───── Information provided
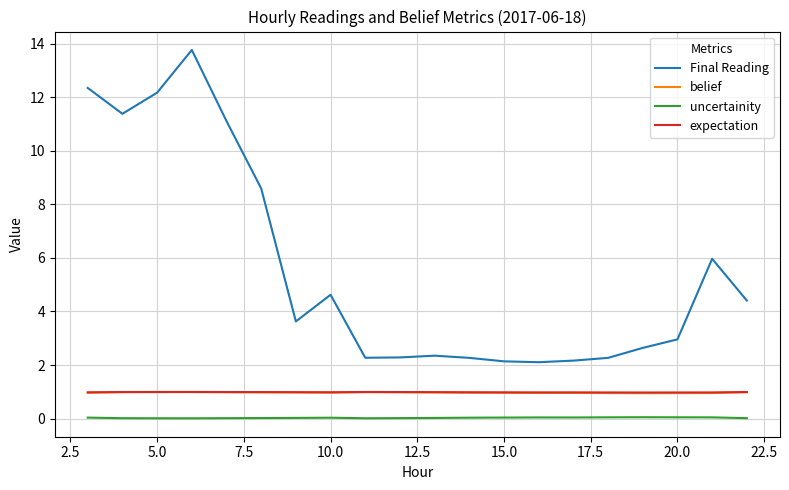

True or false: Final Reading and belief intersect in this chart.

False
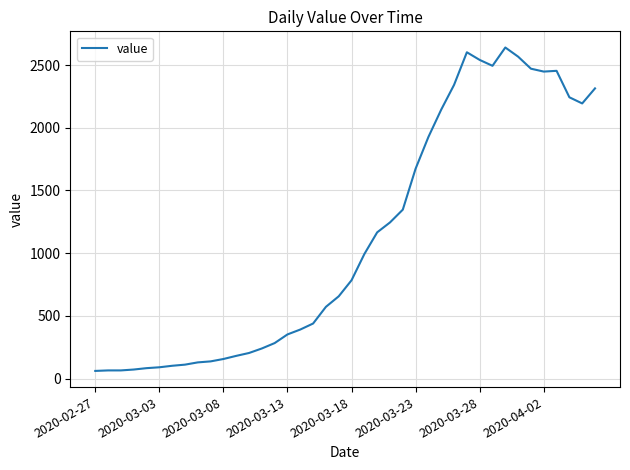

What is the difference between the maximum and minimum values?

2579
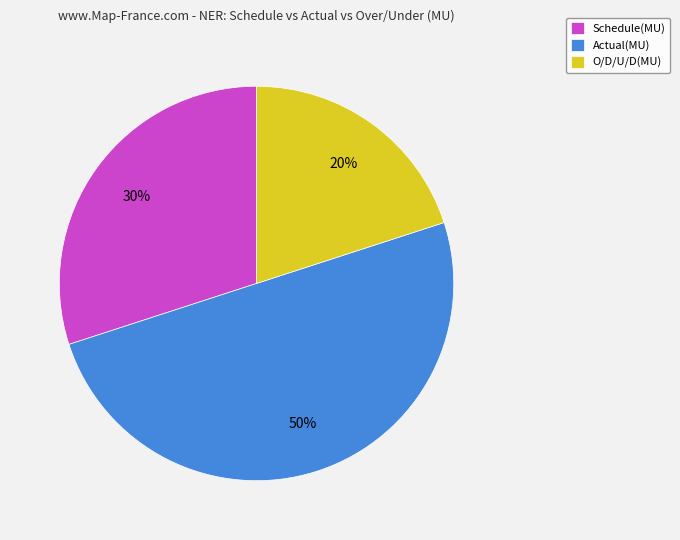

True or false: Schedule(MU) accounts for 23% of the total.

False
──────────
───── Information provided
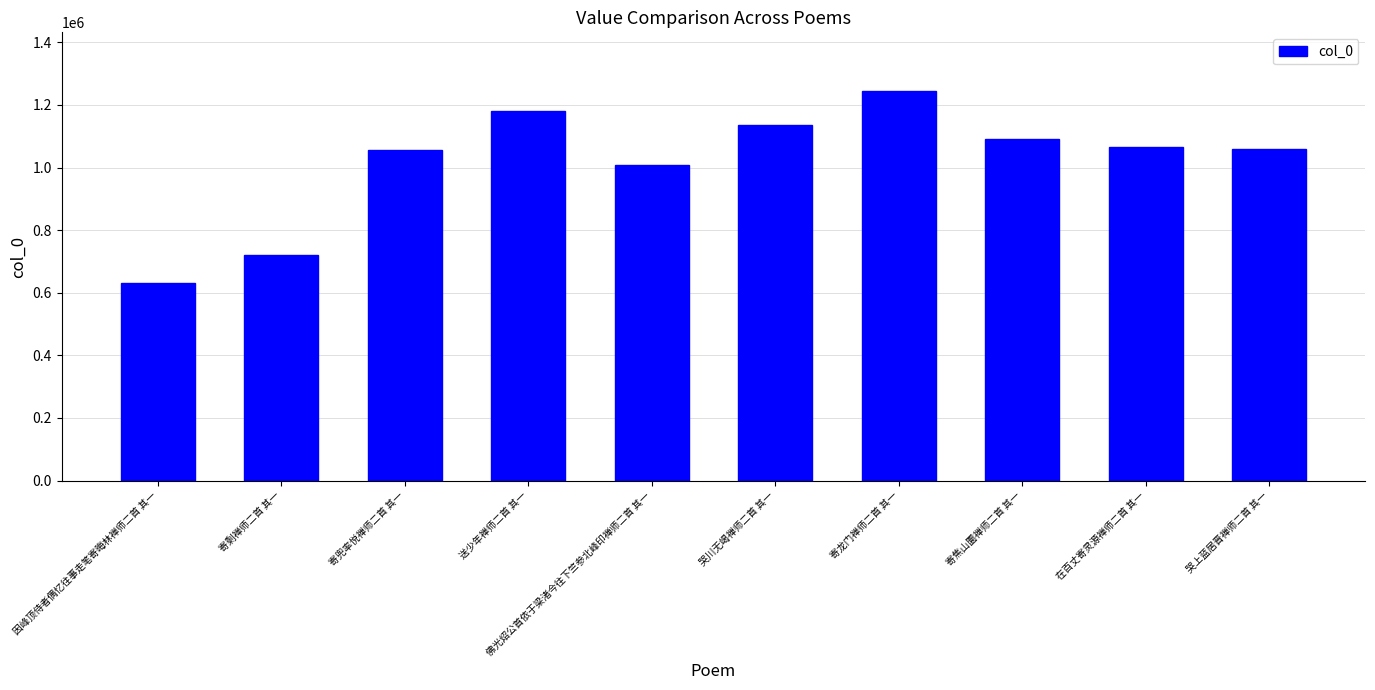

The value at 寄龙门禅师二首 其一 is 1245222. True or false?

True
──────────
Required work
Print the stretch from the line that contains "What is the" through the line that contains "True or false: Schedule(MU)", word for word, and leave out the pictures.

Response to this exercise
What is the difference between the maximum and minimum values?

2579

True or false: Schedule(MU) accounts for 23% of the total.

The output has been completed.